Upfront Ventures, L.A. County's biggest venture capital firm, just got bigger
Los Angeles County’s most prominent start-up investor just got bigger.
Upfront Ventures closed June with the announcement of a $400-million investment fund that it plans to spend on dozens of start-ups in the next couple of years.
It’s believed to be Los Angeles County’s largest-ever venture capital fund by raw number, though Upfront Ventures’ $390-million investment fund in 2000 comes out far on top when adjusted for inflation. Still, it beats the $280 million that Upfront Ventures picked up at the end of 2014.
Mark Suster, managing partner at the firm, declined to provide specifics about the returns that prior funds have generated.
“The new fundraising speaks for itself,” he said. “We not only raised $400 million, we did it in 2-1/2 months from start to finish. That speaks to our track record.”
But Suster noted that huge returns were generated for investors in Upfront Ventures’ $185-million fund from 2008 through the $675-million sale of online video company Maker Studios to Walt Disney Co. and the initial public offering of auto-buying app TrueCar.
In recent weeks, Upfront Ventures sold about 18% of its ongoing stake in TrueCar, or about $150 million worth of shares, according to FactSet research data.
“We’ve started sending real cash back to investors,” Suster said.
The 2008 fund could yet see more returns, with ad technology start-up GumGum, which Upfront Ventures first put money into in 2009, still chugging along.
“There’s a saying in venture capital: Lemons ripen early,” Suster said. “The best companies you want to hold for 10 to 12 years.”
Upfront Ventures’ 2013 and 2014 investors could see paydays with the potential growth of doorbell maker Ring, secondhand clothing shop ThredUp and sneaker buying app Goat.

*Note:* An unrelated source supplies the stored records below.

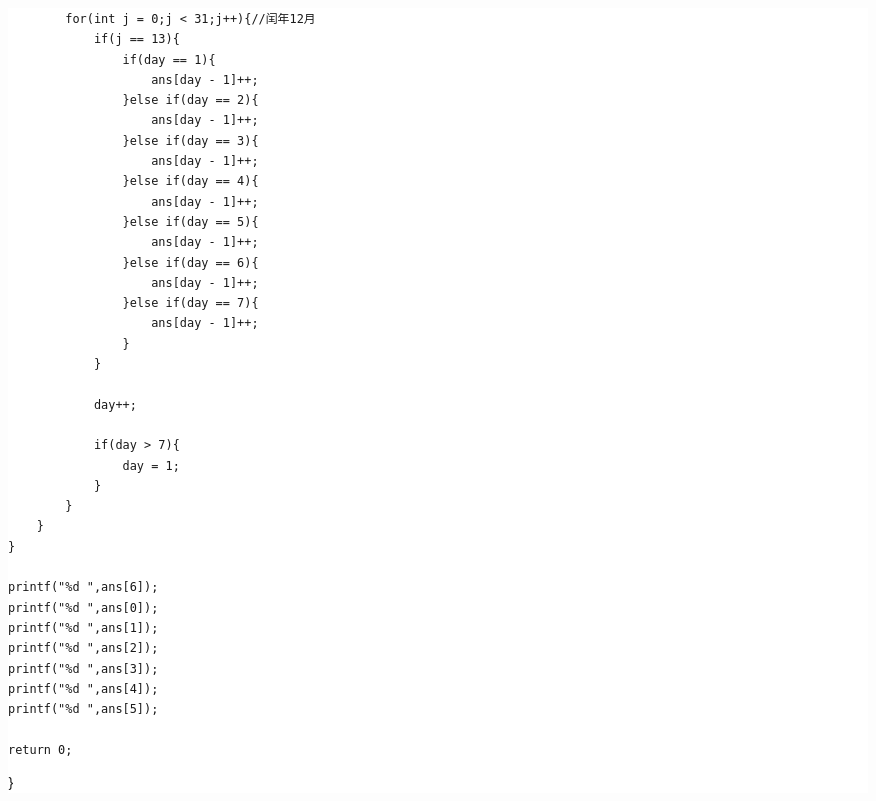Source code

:             for(int j = 0;j < 31;j++){//闰年12月 
                if(j == 13){
                    if(day == 1){
                        ans[day - 1]++;
                    }else if(day == 2){
                        ans[day - 1]++;
                    }else if(day == 3){
                        ans[day - 1]++;
                    }else if(day == 4){
                        ans[day - 1]++;
                    }else if(day == 5){
                        ans[day - 1]++;
                    }else if(day == 6){
                        ans[day - 1]++;
                    }else if(day == 7){
                        ans[day - 1]++;
                    }
                }
                
                day++;
            
                if(day > 7){
                    day = 1;
                }
            }
        }
    }

    printf("%d ",ans[6]);
    printf("%d ",ans[0]);
    printf("%d ",ans[1]);
    printf("%d ",ans[2]);
    printf("%d ",ans[3]);
    printf("%d ",ans[4]);
    printf("%d ",ans[5]);
    
    return 0;
}

 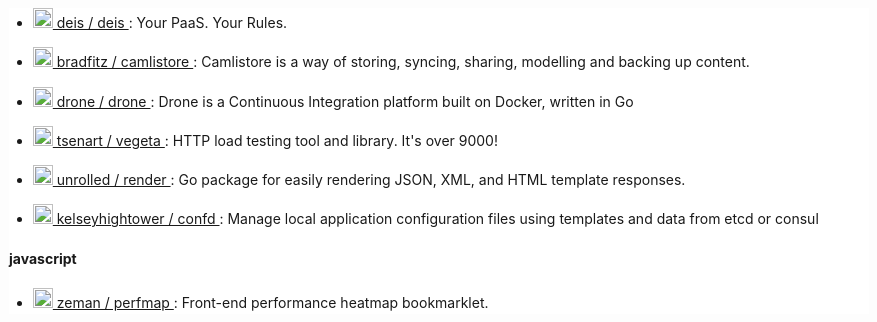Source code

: * <img src='https://avatars3.githubusercontent.com/u/73019?v=2&s=40' height='20' width='20'>[
      deis
      /
      deis
](https://github.com/deis/deis): 
      Your PaaS. Your Rules. 
    
* <img src='https://avatars2.githubusercontent.com/u/2621?v=2&s=40' height='20' width='20'>[
      bradfitz
      /
      camlistore
](https://github.com/bradfitz/camlistore): 
      Camlistore is a way of storing, syncing, sharing, modelling and backing up content.
    
* <img src='https://avatars1.githubusercontent.com/u/817538?v=2&s=40' height='20' width='20'>[
      drone
      /
      drone
](https://github.com/drone/drone): 
      Drone is a Continuous Integration platform built on Docker, written in Go
    
* <img src='https://avatars3.githubusercontent.com/u/67471?v=2&s=40' height='20' width='20'>[
      tsenart
      /
      vegeta
](https://github.com/tsenart/vegeta): 
      HTTP load testing tool and library. It's over 9000!
    
* <img src='https://avatars0.githubusercontent.com/u/407228?v=2&s=40' height='20' width='20'>[
      unrolled
      /
      render
](https://github.com/unrolled/render): 
      Go package for easily rendering JSON, XML, and HTML template responses.
    
* <img src='https://avatars0.githubusercontent.com/u/1123322?v=2&s=40' height='20' width='20'>[
      kelseyhightower
      /
      confd
](https://github.com/kelseyhightower/confd): 
      Manage local application configuration files using templates and data from etcd or consul
    

#### javascript
* <img src='https://avatars2.githubusercontent.com/u/204268?v=2&s=40' height='20' width='20'>[
      zeman
      /
      perfmap
](https://github.com/zeman/perfmap): 
      Front-end performance heatmap bookmarklet.
    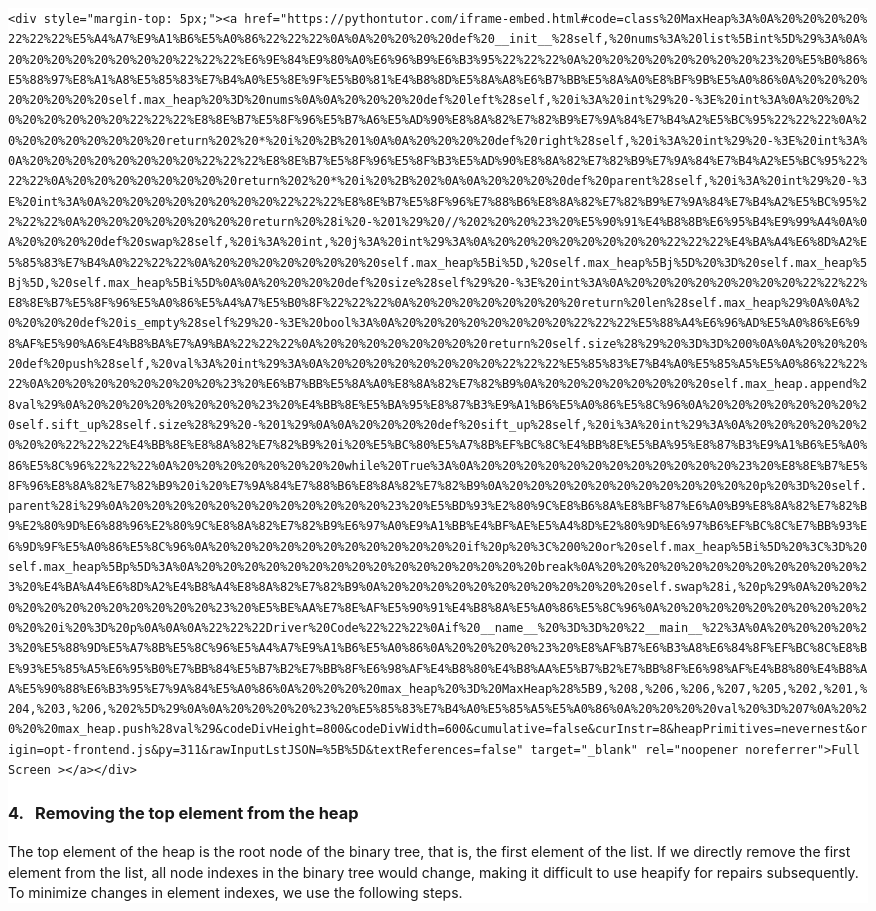     <div style="margin-top: 5px;"><a href="https://pythontutor.com/iframe-embed.html#code=class%20MaxHeap%3A%0A%20%20%20%20%22%22%22%E5%A4%A7%E9%A1%B6%E5%A0%86%22%22%22%0A%0A%20%20%20%20def%20__init__%28self,%20nums%3A%20list%5Bint%5D%29%3A%0A%20%20%20%20%20%20%20%20%22%22%22%E6%9E%84%E9%80%A0%E6%96%B9%E6%B3%95%22%22%22%0A%20%20%20%20%20%20%20%20%23%20%E5%B0%86%E5%88%97%E8%A1%A8%E5%85%83%E7%B4%A0%E5%8E%9F%E5%B0%81%E4%B8%8D%E5%8A%A8%E6%B7%BB%E5%8A%A0%E8%BF%9B%E5%A0%86%0A%20%20%20%20%20%20%20%20self.max_heap%20%3D%20nums%0A%0A%20%20%20%20def%20left%28self,%20i%3A%20int%29%20-%3E%20int%3A%0A%20%20%20%20%20%20%20%20%22%22%22%E8%8E%B7%E5%8F%96%E5%B7%A6%E5%AD%90%E8%8A%82%E7%82%B9%E7%9A%84%E7%B4%A2%E5%BC%95%22%22%22%0A%20%20%20%20%20%20%20%20return%202%20*%20i%20%2B%201%0A%0A%20%20%20%20def%20right%28self,%20i%3A%20int%29%20-%3E%20int%3A%0A%20%20%20%20%20%20%20%20%22%22%22%E8%8E%B7%E5%8F%96%E5%8F%B3%E5%AD%90%E8%8A%82%E7%82%B9%E7%9A%84%E7%B4%A2%E5%BC%95%22%22%22%0A%20%20%20%20%20%20%20%20return%202%20*%20i%20%2B%202%0A%0A%20%20%20%20def%20parent%28self,%20i%3A%20int%29%20-%3E%20int%3A%0A%20%20%20%20%20%20%20%20%22%22%22%E8%8E%B7%E5%8F%96%E7%88%B6%E8%8A%82%E7%82%B9%E7%9A%84%E7%B4%A2%E5%BC%95%22%22%22%0A%20%20%20%20%20%20%20%20return%20%28i%20-%201%29%20//%202%20%20%23%20%E5%90%91%E4%B8%8B%E6%95%B4%E9%99%A4%0A%0A%20%20%20%20def%20swap%28self,%20i%3A%20int,%20j%3A%20int%29%3A%0A%20%20%20%20%20%20%20%20%22%22%22%E4%BA%A4%E6%8D%A2%E5%85%83%E7%B4%A0%22%22%22%0A%20%20%20%20%20%20%20%20self.max_heap%5Bi%5D,%20self.max_heap%5Bj%5D%20%3D%20self.max_heap%5Bj%5D,%20self.max_heap%5Bi%5D%0A%0A%20%20%20%20def%20size%28self%29%20-%3E%20int%3A%0A%20%20%20%20%20%20%20%20%22%22%22%E8%8E%B7%E5%8F%96%E5%A0%86%E5%A4%A7%E5%B0%8F%22%22%22%0A%20%20%20%20%20%20%20%20return%20len%28self.max_heap%29%0A%0A%20%20%20%20def%20is_empty%28self%29%20-%3E%20bool%3A%0A%20%20%20%20%20%20%20%20%22%22%22%E5%88%A4%E6%96%AD%E5%A0%86%E6%98%AF%E5%90%A6%E4%B8%BA%E7%A9%BA%22%22%22%0A%20%20%20%20%20%20%20%20return%20self.size%28%29%20%3D%3D%200%0A%0A%20%20%20%20def%20push%28self,%20val%3A%20int%29%3A%0A%20%20%20%20%20%20%20%20%22%22%22%E5%85%83%E7%B4%A0%E5%85%A5%E5%A0%86%22%22%22%0A%20%20%20%20%20%20%20%20%23%20%E6%B7%BB%E5%8A%A0%E8%8A%82%E7%82%B9%0A%20%20%20%20%20%20%20%20self.max_heap.append%28val%29%0A%20%20%20%20%20%20%20%20%23%20%E4%BB%8E%E5%BA%95%E8%87%B3%E9%A1%B6%E5%A0%86%E5%8C%96%0A%20%20%20%20%20%20%20%20self.sift_up%28self.size%28%29%20-%201%29%0A%0A%20%20%20%20def%20sift_up%28self,%20i%3A%20int%29%3A%0A%20%20%20%20%20%20%20%20%22%22%22%E4%BB%8E%E8%8A%82%E7%82%B9%20i%20%E5%BC%80%E5%A7%8B%EF%BC%8C%E4%BB%8E%E5%BA%95%E8%87%B3%E9%A1%B6%E5%A0%86%E5%8C%96%22%22%22%0A%20%20%20%20%20%20%20%20while%20True%3A%0A%20%20%20%20%20%20%20%20%20%20%20%20%23%20%E8%8E%B7%E5%8F%96%E8%8A%82%E7%82%B9%20i%20%E7%9A%84%E7%88%B6%E8%8A%82%E7%82%B9%0A%20%20%20%20%20%20%20%20%20%20%20%20p%20%3D%20self.parent%28i%29%0A%20%20%20%20%20%20%20%20%20%20%20%20%23%20%E5%BD%93%E2%80%9C%E8%B6%8A%E8%BF%87%E6%A0%B9%E8%8A%82%E7%82%B9%E2%80%9D%E6%88%96%E2%80%9C%E8%8A%82%E7%82%B9%E6%97%A0%E9%A1%BB%E4%BF%AE%E5%A4%8D%E2%80%9D%E6%97%B6%EF%BC%8C%E7%BB%93%E6%9D%9F%E5%A0%86%E5%8C%96%0A%20%20%20%20%20%20%20%20%20%20%20%20if%20p%20%3C%200%20or%20self.max_heap%5Bi%5D%20%3C%3D%20self.max_heap%5Bp%5D%3A%0A%20%20%20%20%20%20%20%20%20%20%20%20%20%20%20%20break%0A%20%20%20%20%20%20%20%20%20%20%20%20%23%20%E4%BA%A4%E6%8D%A2%E4%B8%A4%E8%8A%82%E7%82%B9%0A%20%20%20%20%20%20%20%20%20%20%20%20self.swap%28i,%20p%29%0A%20%20%20%20%20%20%20%20%20%20%20%20%23%20%E5%BE%AA%E7%8E%AF%E5%90%91%E4%B8%8A%E5%A0%86%E5%8C%96%0A%20%20%20%20%20%20%20%20%20%20%20%20i%20%3D%20p%0A%0A%0A%22%22%22Driver%20Code%22%22%22%0Aif%20__name__%20%3D%3D%20%22__main__%22%3A%0A%20%20%20%20%23%20%E5%88%9D%E5%A7%8B%E5%8C%96%E5%A4%A7%E9%A1%B6%E5%A0%86%0A%20%20%20%20%23%20%E8%AF%B7%E6%B3%A8%E6%84%8F%EF%BC%8C%E8%BE%93%E5%85%A5%E6%95%B0%E7%BB%84%E5%B7%B2%E7%BB%8F%E6%98%AF%E4%B8%80%E4%B8%AA%E5%B7%B2%E7%BB%8F%E6%98%AF%E4%B8%80%E4%B8%AA%E5%90%88%E6%B3%95%E7%9A%84%E5%A0%86%0A%20%20%20%20max_heap%20%3D%20MaxHeap%28%5B9,%208,%206,%206,%207,%205,%202,%201,%204,%203,%206,%202%5D%29%0A%0A%20%20%20%20%23%20%E5%85%83%E7%B4%A0%E5%85%A5%E5%A0%86%0A%20%20%20%20val%20%3D%207%0A%20%20%20%20max_heap.push%28val%29&codeDivHeight=800&codeDivWidth=600&cumulative=false&curInstr=8&heapPrimitives=nevernest&origin=opt-frontend.js&py=311&rawInputLstJSON=%5B%5D&textReferences=false" target="_blank" rel="noopener noreferrer">Full Screen ></a></div>

### 4. &nbsp; Removing the top element from the heap

The top element of the heap is the root node of the binary tree, that is, the first element of the list. If we directly remove the first element from the list, all node indexes in the binary tree would change, making it difficult to use heapify for repairs subsequently. To minimize changes in element indexes, we use the following steps.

Suster said Upfront Ventures has played a crucial role in the developments of companies like Goat, which had been known as Grubwithus and was pursuing restaurant app services until a discussion with Greg Bettinelli. A partner at Upfront Ventures who held leadership roles at EBay, Bettinelli thought that the firm’s technology could be more valuable serving a market that EBay had overlooked.
Upfront Ventures’ new cash comes from the most balanced mix of investors it has had across six funds over the last 20 years. About one-third of the new fund’s capital contributors are foundations and endowments, one-third pension funds and one-third insurance companies. The variety acts as a hedge against shakiness in public stocks or other assets that might lead one type of investor to pull out from a venture capital firm down the road.
The Santa Monica firm has expanded since its last fund in 2014, adding both Kobie Fulleras an investor focusing on virtual reality and marketing software and Kevin Zhang as an investor looking at health and video game technologies.